(RECORD EXCERPTS)
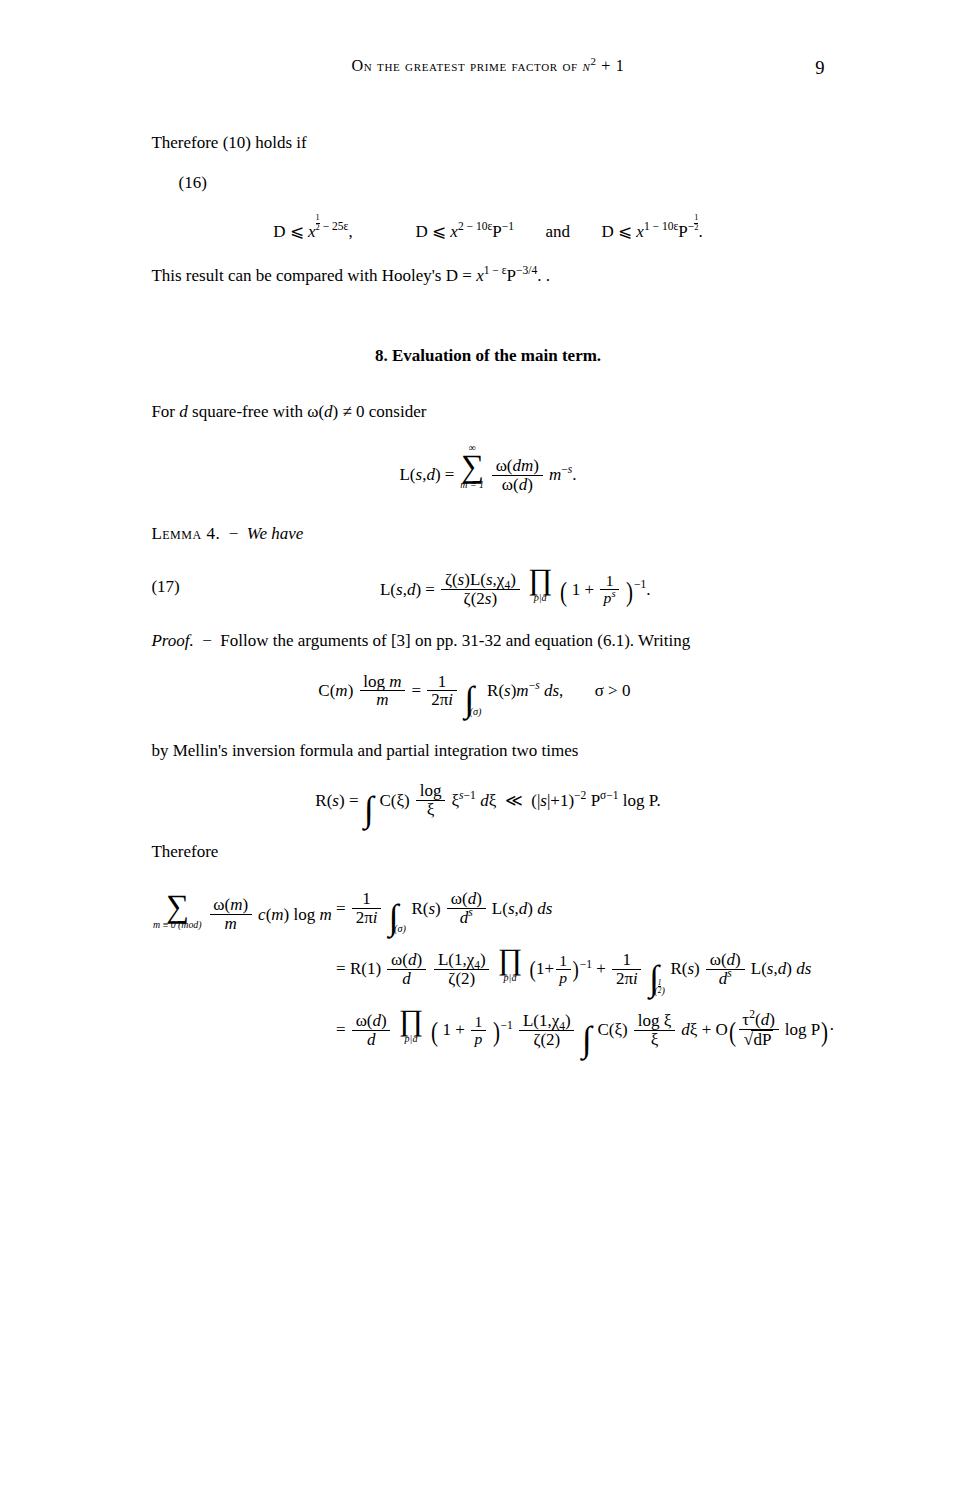On the greatest prime factor of n2 + 1 9
Therefore (10) holds if
(16)
D ⩽ x12 − 25ε, D ⩽ x2 − 10εP−1 and D ⩽ x1 − 10εP−12.
This result can be compared with Hooley's D = x1 − εP−3/4. .
8. Evaluation of the main term.
For d square-free with ω(d) ≠ 0 consider
L(s,d) = ∞ ∑ m = 1 ω(dm) ω(d) m−s.
Lemma 4. − We have
(17)
L(s,d) = ζ(s)L(s,χ4) ζ(2s) ∏ p|d ( 1 + 1 ps )−1.
Proof. − Follow the arguments of [3] on pp. 31-32 and equation (6.1). Writing
C(m) log m m = 12πi ∫(σ) R(s)m−s ds, σ > 0
by Mellin's inversion formula and partial integration two times
R(s) = ∫ C(ξ) log ξ ξs−1 dξ ≪ (|s|+1)−2 Pσ−1 log P.
Therefore
∑ m ≡ 0 (mod) ω(m) m c(m) log m
= 12πi ∫(σ) R(s) ω(d) ds L(s,d) ds
= R(1) ω(d) d L(1,χ4) ζ(2) ∏ p|d (1+1 p)−1 + 12πi ∫(12) R(s) ω(d) ds L(s,d) ds
= ω(d) d ∏ p|d ( 1 + 1 p )−1 L(1,χ4) ζ(2) ∫ C(ξ) log ξ ξ dξ + O(τ2(d)√dP log P)·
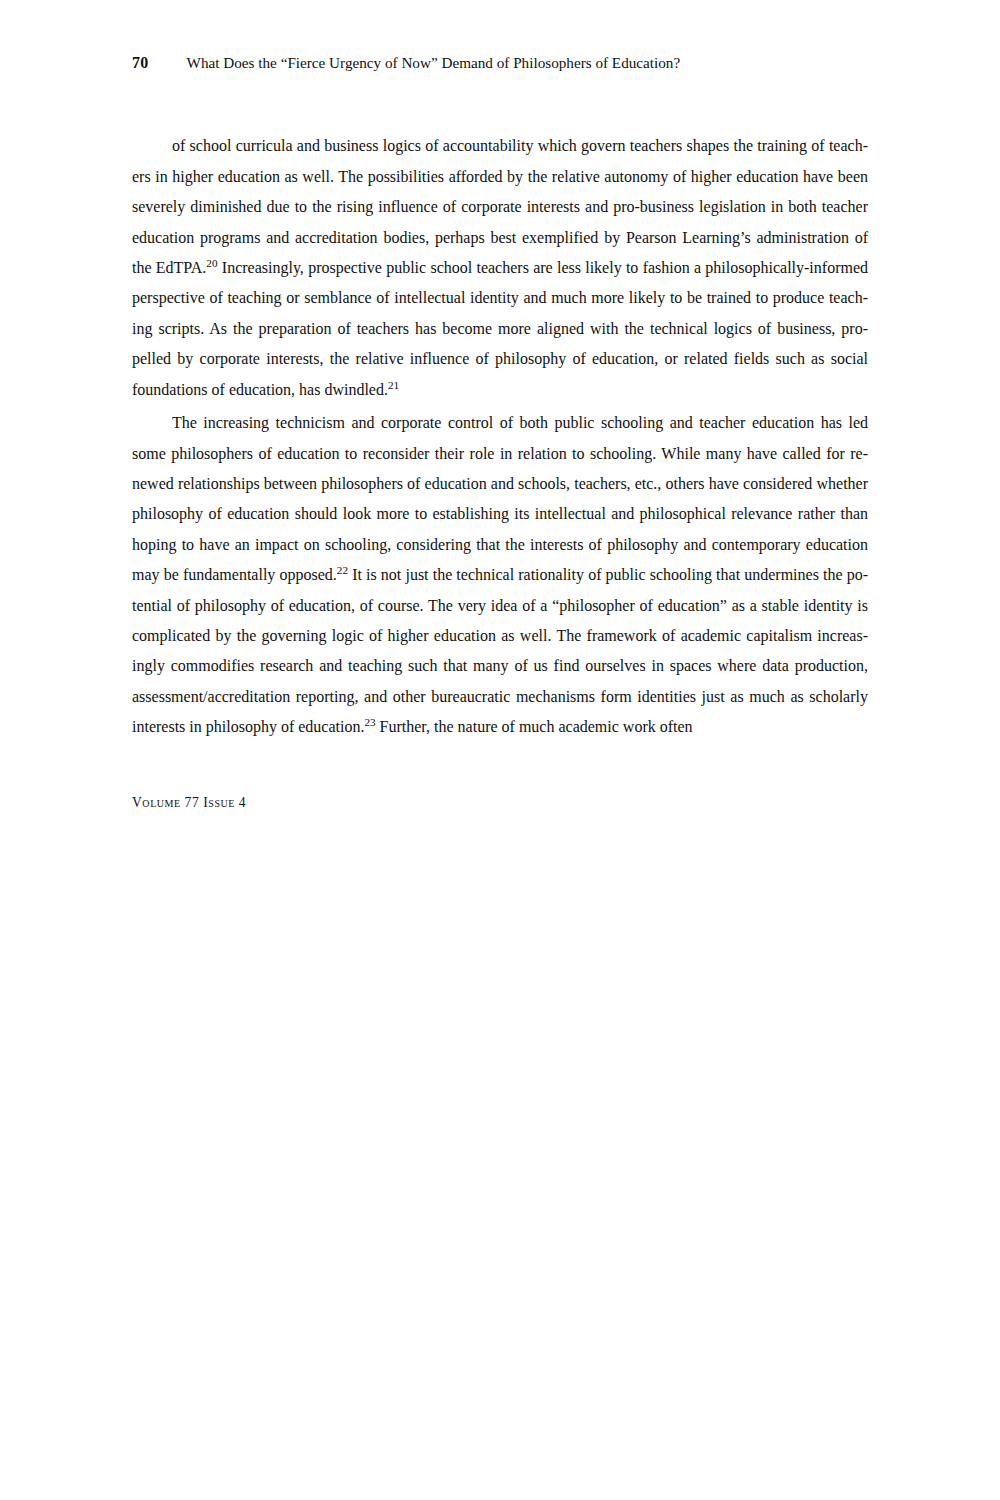70 What Does the “Fierce Urgency of Now” Demand of Philosophers of Education?
of school curricula and business logics of accountability which govern teachers shapes the training of teachers in higher education as well. The possibilities afforded by the relative autonomy of higher education have been severely diminished due to the rising influence of corporate interests and pro-business legislation in both teacher education programs and accreditation bodies, perhaps best exemplified by Pearson Learning’s administration of the EdTPA.20 Increasingly, prospective public school teachers are less likely to fashion a philosophically-informed perspective of teaching or semblance of intellectual identity and much more likely to be trained to produce teaching scripts. As the preparation of teachers has become more aligned with the technical logics of business, propelled by corporate interests, the relative influence of philosophy of education, or related fields such as social foundations of education, has dwindled.21
The increasing technicism and corporate control of both public schooling and teacher education has led some philosophers of education to reconsider their role in relation to schooling. While many have called for renewed relationships between philosophers of education and schools, teachers, etc., others have considered whether philosophy of education should look more to establishing its intellectual and philosophical relevance rather than hoping to have an impact on schooling, considering that the interests of philosophy and contemporary education may be fundamentally opposed.22 It is not just the technical rationality of public schooling that undermines the potential of philosophy of education, of course. The very idea of a “philosopher of education” as a stable identity is complicated by the governing logic of higher education as well. The framework of academic capitalism increasingly commodifies research and teaching such that many of us find ourselves in spaces where data production, assessment/accreditation reporting, and other bureaucratic mechanisms form identities just as much as scholarly interests in philosophy of education.23 Further, the nature of much academic work often
Volume 77 Issue 4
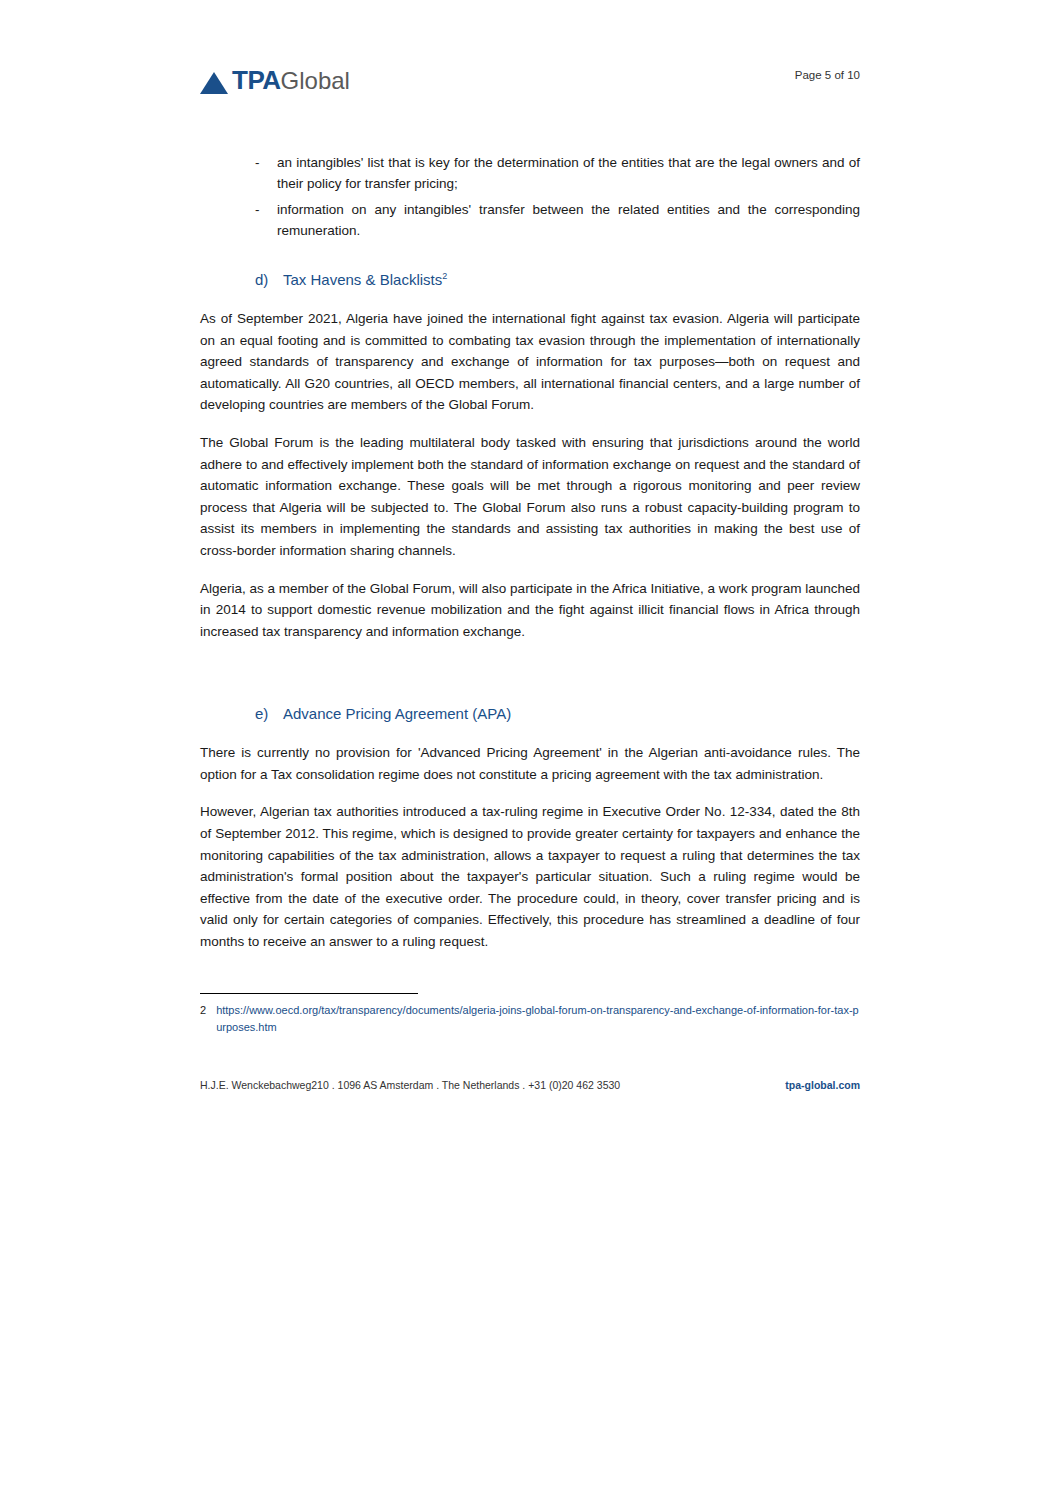TPA Global
Page 5 of 10
an intangibles' list that is key for the determination of the entities that are the legal owners and of their policy for transfer pricing;
information on any intangibles' transfer between the related entities and the corresponding remuneration.
d) Tax Havens & Blacklists2
As of September 2021, Algeria have joined the international fight against tax evasion. Algeria will participate on an equal footing and is committed to combating tax evasion through the implementation of internationally agreed standards of transparency and exchange of information for tax purposes—both on request and automatically. All G20 countries, all OECD members, all international financial centers, and a large number of developing countries are members of the Global Forum.
The Global Forum is the leading multilateral body tasked with ensuring that jurisdictions around the world adhere to and effectively implement both the standard of information exchange on request and the standard of automatic information exchange. These goals will be met through a rigorous monitoring and peer review process that Algeria will be subjected to. The Global Forum also runs a robust capacity-building program to assist its members in implementing the standards and assisting tax authorities in making the best use of cross-border information sharing channels.
Algeria, as a member of the Global Forum, will also participate in the Africa Initiative, a work program launched in 2014 to support domestic revenue mobilization and the fight against illicit financial flows in Africa through increased tax transparency and information exchange.
e) Advance Pricing Agreement (APA)
There is currently no provision for 'Advanced Pricing Agreement' in the Algerian anti-avoidance rules. The option for a Tax consolidation regime does not constitute a pricing agreement with the tax administration.
However, Algerian tax authorities introduced a tax-ruling regime in Executive Order No. 12-334, dated the 8th of September 2012. This regime, which is designed to provide greater certainty for taxpayers and enhance the monitoring capabilities of the tax administration, allows a taxpayer to request a ruling that determines the tax administration's formal position about the taxpayer's particular situation. Such a ruling regime would be effective from the date of the executive order. The procedure could, in theory, cover transfer pricing and is valid only for certain categories of companies. Effectively, this procedure has streamlined a deadline of four months to receive an answer to a ruling request.
2 https://www.oecd.org/tax/transparency/documents/algeria-joins-global-forum-on-transparency-and-exchange-of-information-for-tax-purposes.htm
H.J.E. Wenckebachweg210 . 1096 AS Amsterdam . The Netherlands . +31 (0)20 462 3530 tpa-global.com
(End RECORD EXCERPTS)
Only lines holding the word "intangibles" belong in the answer; copy each one from the material.

an intangibles' list that is key for the determination of the entities that are the legal owners and of their policy for transfer pricing;
information on any intangibles' transfer between the related entities and the corresponding remuneration.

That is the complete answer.